══ TEXTO BASE
Uma rede de instituições de Ensino Superior no Brasil está apoiando a abordagem de boas-vindas do governo aos refugiados ao revalidar suas qualificações, permitindo que eles reconstruam suas vidas acadêmicas e profissionais.
Antes mesmo de aterrissar no Rio de Janeiro, o refugiado sírio Anas teve um gostinho da recepção calorosa que receberia em seu novo lar, cortesia da funcionária que emitiu seu visto humanitário no consulado em Istambul, onde ele estava morando na época.
“Eu lhe agradeci muito e ela disse: ‘Você não precisa me agradecer. Não estou lhe fazendo um favor. Esse é um direito seu’”, lembrou Anas. “Eu não tinha nenhuma ligação com o Brasil. Mas o fato de ter tido essa experiência positiva me fez querer me esforçar mais [para que a mudança fosse um sucesso].”
Ao aterrissar no Rio em 2015, suas primeiras impressões positivas continuaram, apesar de não conhecer ninguém ou falar uma palavra em português. “Quando cheguei aqui, todo mundo foi muito acolhedor”, disse ele. “Muitas pessoas estavam tentando falar árabe comigo, com o pouco que sabiam, como ‘ahlan wa sahlan’ (bem-vindo).”
════
══ MATERIAL FORNECIDO
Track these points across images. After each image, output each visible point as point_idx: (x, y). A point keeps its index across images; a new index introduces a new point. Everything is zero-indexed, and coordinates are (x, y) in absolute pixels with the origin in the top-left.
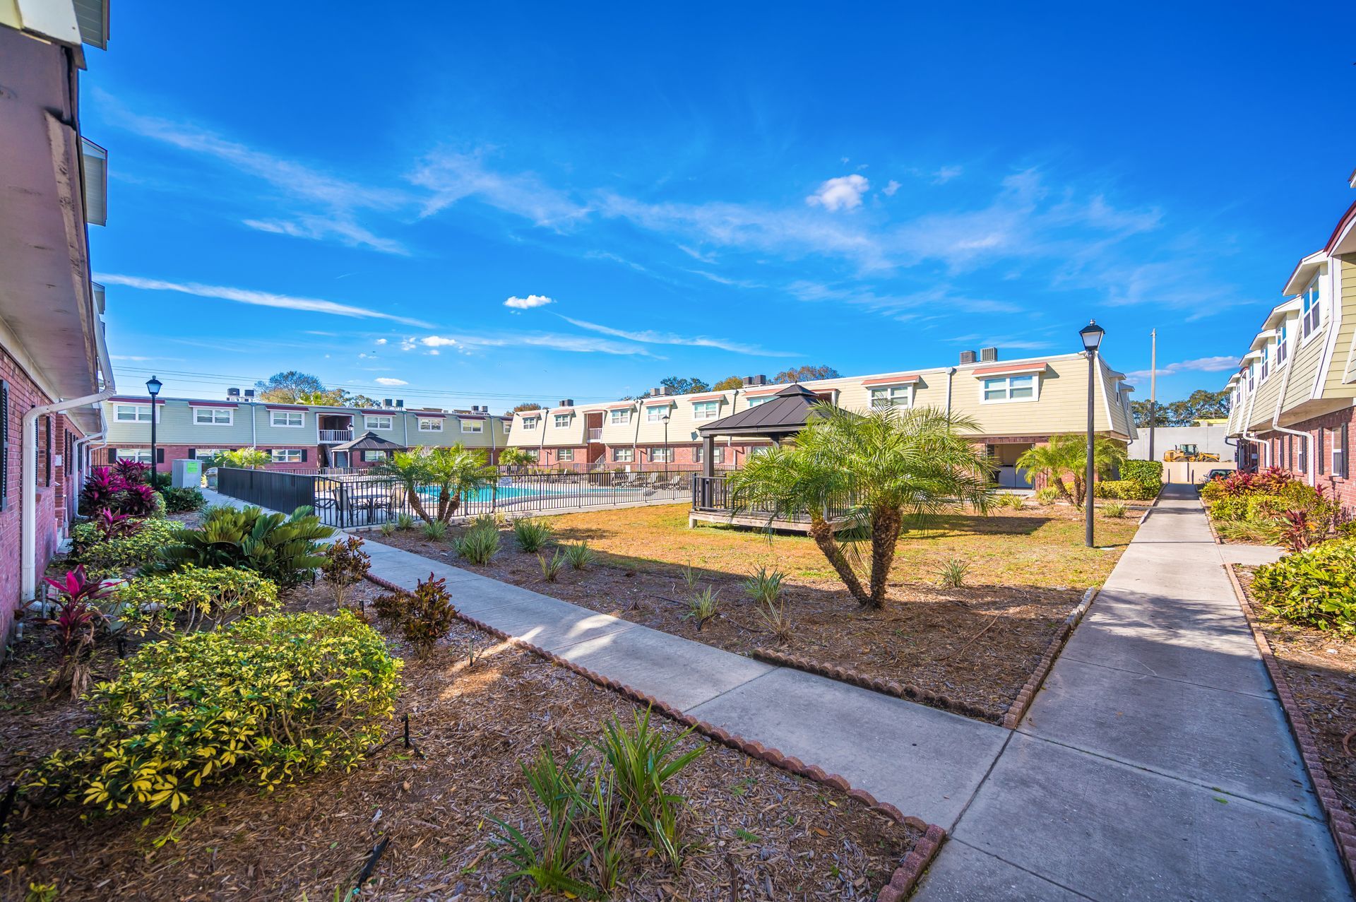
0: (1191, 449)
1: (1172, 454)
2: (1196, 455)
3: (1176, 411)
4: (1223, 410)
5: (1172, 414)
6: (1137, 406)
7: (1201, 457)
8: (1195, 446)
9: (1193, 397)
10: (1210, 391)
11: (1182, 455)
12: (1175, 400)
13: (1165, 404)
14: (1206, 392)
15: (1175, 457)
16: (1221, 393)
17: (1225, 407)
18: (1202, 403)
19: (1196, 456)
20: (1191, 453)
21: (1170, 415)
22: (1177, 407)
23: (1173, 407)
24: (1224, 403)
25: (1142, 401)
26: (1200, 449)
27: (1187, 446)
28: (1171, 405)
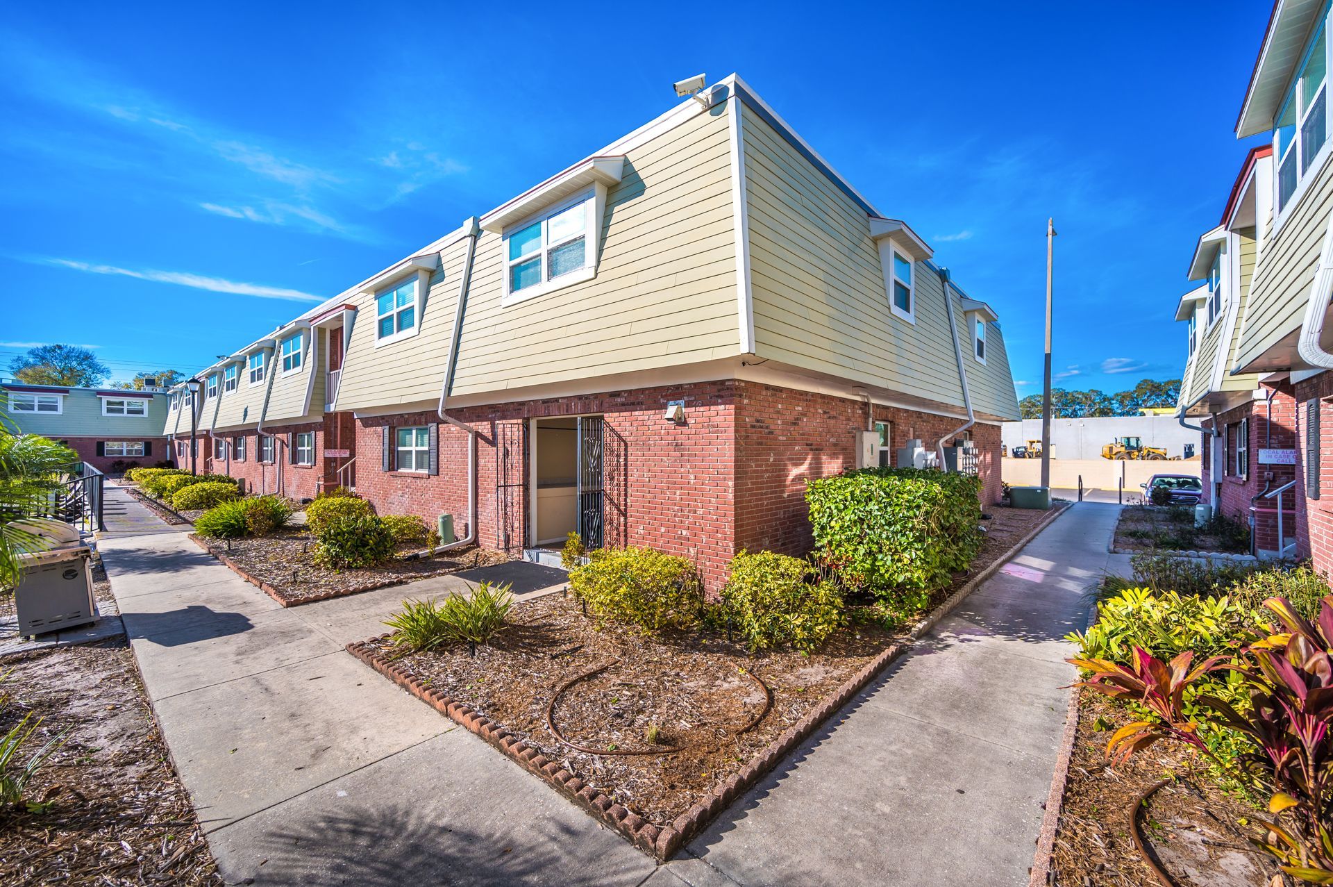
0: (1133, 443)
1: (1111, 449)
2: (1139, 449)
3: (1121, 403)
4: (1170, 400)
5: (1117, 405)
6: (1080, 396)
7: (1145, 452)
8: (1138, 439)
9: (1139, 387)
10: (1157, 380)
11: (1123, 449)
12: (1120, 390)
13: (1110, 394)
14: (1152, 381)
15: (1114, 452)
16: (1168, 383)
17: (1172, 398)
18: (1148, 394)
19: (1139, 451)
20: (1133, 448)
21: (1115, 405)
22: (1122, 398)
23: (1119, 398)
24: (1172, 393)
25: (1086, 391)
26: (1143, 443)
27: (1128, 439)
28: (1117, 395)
════
## SUAS TAREFAS
1. Em que ano Anas chegou ao Rio de Janeiro, de acordo com o texto sobre refugiados?
2. Reproduza fielmente o trecho do texto sobre refugiados que vai de "Antes mesmo de" até "morando na época.".
3. Quais são todos os nomes de países e cidades que aparecem no texto sobre refugiados?

## RESPOSTAS DO EXERCÍCIO
1. Em 2015.

2.
Antes mesmo de aterrissar no Rio de Janeiro, o refugiado sírio Anas teve um gostinho da recepção calorosa que receberia em seu novo lar, cortesia da funcionária que emitiu seu visto humanitário no consulado em Istambul, onde ele estava morando na época.

3. Brasil, Rio de Janeiro, Istambul